• Required action
Reproduce the listing exactly, so that no line differs from the original.

• Entries shown
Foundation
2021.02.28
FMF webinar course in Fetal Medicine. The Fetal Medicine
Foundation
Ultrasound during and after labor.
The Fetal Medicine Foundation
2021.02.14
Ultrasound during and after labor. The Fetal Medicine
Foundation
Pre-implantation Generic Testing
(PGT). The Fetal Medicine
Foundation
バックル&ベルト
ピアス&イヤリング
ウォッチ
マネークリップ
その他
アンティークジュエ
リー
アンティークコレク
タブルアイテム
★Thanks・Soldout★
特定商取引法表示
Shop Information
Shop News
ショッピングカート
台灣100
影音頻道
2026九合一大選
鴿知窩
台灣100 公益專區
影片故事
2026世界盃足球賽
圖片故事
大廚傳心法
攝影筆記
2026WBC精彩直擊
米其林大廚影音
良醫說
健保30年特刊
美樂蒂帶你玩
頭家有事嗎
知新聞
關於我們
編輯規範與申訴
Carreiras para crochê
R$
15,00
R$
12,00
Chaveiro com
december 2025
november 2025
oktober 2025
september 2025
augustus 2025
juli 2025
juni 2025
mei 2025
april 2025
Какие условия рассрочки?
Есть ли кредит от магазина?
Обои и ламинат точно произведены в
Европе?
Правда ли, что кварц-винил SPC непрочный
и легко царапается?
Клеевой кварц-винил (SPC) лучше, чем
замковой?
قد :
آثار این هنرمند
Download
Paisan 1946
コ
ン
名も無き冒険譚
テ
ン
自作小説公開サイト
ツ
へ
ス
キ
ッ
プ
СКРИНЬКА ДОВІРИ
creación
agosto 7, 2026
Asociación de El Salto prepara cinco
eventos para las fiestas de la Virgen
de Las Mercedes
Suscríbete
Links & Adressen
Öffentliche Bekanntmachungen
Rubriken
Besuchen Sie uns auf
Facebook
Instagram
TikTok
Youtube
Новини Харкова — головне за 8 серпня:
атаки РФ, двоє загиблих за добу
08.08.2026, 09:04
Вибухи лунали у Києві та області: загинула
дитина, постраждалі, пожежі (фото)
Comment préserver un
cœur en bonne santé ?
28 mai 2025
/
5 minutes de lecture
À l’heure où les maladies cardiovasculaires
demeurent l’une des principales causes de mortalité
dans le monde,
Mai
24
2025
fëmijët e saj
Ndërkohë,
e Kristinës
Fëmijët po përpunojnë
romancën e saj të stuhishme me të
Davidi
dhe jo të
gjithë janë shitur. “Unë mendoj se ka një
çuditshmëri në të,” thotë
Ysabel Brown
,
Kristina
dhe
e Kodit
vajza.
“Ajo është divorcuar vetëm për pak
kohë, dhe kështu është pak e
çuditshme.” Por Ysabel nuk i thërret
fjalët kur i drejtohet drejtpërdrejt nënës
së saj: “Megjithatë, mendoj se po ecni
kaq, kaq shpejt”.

• Result for this exercise
Foundation
2021.02.28
FMF webinar course in Fetal Medicine. The Fetal Medicine
Foundation
Ultrasound during and after labor.
The Fetal Medicine Foundation
2021.02.14
Ultrasound during and after labor. The Fetal Medicine
Foundation
Pre-implantation Generic Testing
(PGT). The Fetal Medicine
Foundation
バックル&ベルト
ピアス&イヤリング
ウォッチ
マネークリップ
その他
アンティークジュエ
リー
アンティークコレク
タブルアイテム
★Thanks・Soldout★
特定商取引法表示
Shop Information
Shop News
ショッピングカート
台灣100
影音頻道
2026九合一大選
鴿知窩
台灣100 公益專區
影片故事
2026世界盃足球賽
圖片故事
大廚傳心法
攝影筆記
2026WBC精彩直擊
米其林大廚影音
良醫說
健保30年特刊
美樂蒂帶你玩
頭家有事嗎
知新聞
關於我們
編輯規範與申訴
Carreiras para crochê
R$
15,00
R$
12,00
Chaveiro com
december 2025
november 2025
oktober 2025
september 2025
augustus 2025
juli 2025
juni 2025
mei 2025
april 2025
Какие условия рассрочки?
Есть ли кредит от магазина?
Обои и ламинат точно произведены в
Европе?
Правда ли, что кварц-винил SPC непрочный
и легко царапается?
Клеевой кварц-винил (SPC) лучше, чем
замковой?
قد :
آثار این هنرمند
Download
Paisan 1946
コ
ン
名も無き冒険譚
テ
ン
自作小説公開サイト
ツ
へ
ス
キ
ッ
プ
СКРИНЬКА ДОВІРИ
creación
agosto 7, 2026
Asociación de El Salto prepara cinco
eventos para las fiestas de la Virgen
de Las Mercedes
Suscríbete
Links & Adressen
Öffentliche Bekanntmachungen
Rubriken
Besuchen Sie uns auf
Facebook
Instagram
TikTok
Youtube
Новини Харкова — головне за 8 серпня:
атаки РФ, двоє загиблих за добу
08.08.2026, 09:04
Вибухи лунали у Києві та області: загинула
дитина, постраждалі, пожежі (фото)
Comment préserver un
cœur en bonne santé ?
28 mai 2025
/
5 minutes de lecture
À l’heure où les maladies cardiovasculaires
demeurent l’une des principales causes de mortalité
dans le monde,
Mai
24
2025
fëmijët e saj
Ndërkohë,
e Kristinës
Fëmijët po përpunojnë
romancën e saj të stuhishme me të
Davidi
dhe jo të
gjithë janë shitur. “Unë mendoj se ka një
çuditshmëri në të,” thotë
Ysabel Brown
,
Kristina
dhe
e Kodit
vajza.
“Ajo është divorcuar vetëm për pak
kohë, dhe kështu është pak e
çuditshme.” Por Ysabel nuk i thërret
fjalët kur i drejtohet drejtpërdrejt nënës
së saj: “Megjithatë, mendoj se po ecni
kaq, kaq shpejt”.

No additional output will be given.